Data entries:
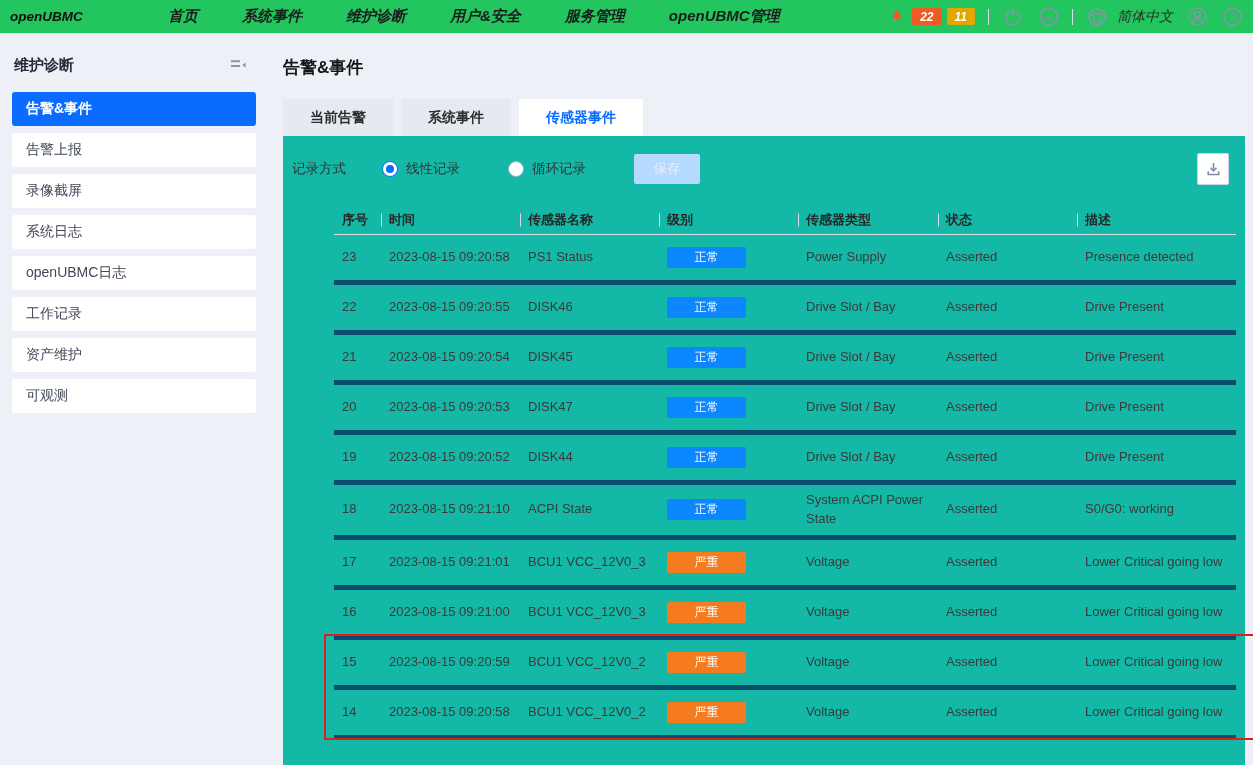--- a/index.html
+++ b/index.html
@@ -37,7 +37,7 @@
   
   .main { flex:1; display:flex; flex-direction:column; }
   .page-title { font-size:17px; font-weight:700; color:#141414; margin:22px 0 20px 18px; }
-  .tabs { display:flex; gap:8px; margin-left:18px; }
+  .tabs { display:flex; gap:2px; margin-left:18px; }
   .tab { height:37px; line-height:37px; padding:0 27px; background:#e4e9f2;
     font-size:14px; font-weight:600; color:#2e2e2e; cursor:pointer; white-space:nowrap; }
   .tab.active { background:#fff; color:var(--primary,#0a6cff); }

> REQUIREMENT
Transcribe all of the entries word for word, but skip any pictures they contain.

> EXERCISE ANSWER
--- a/index.html
+++ b/index.html
@@ -37,7 +37,7 @@
   
   .main { flex:1; display:flex; flex-direction:column; }
   .page-title { font-size:17px; font-weight:700; color:#141414; margin:22px 0 20px 18px; }
-  .tabs { display:flex; gap:8px; margin-left:18px; }
+  .tabs { display:flex; gap:2px; margin-left:18px; }
   .tab { height:37px; line-height:37px; padding:0 27px; background:#e4e9f2;
     font-size:14px; font-weight:600; color:#2e2e2e; cursor:pointer; white-space:nowrap; }
   .tab.active { background:#fff; color:var(--primary,#0a6cff); }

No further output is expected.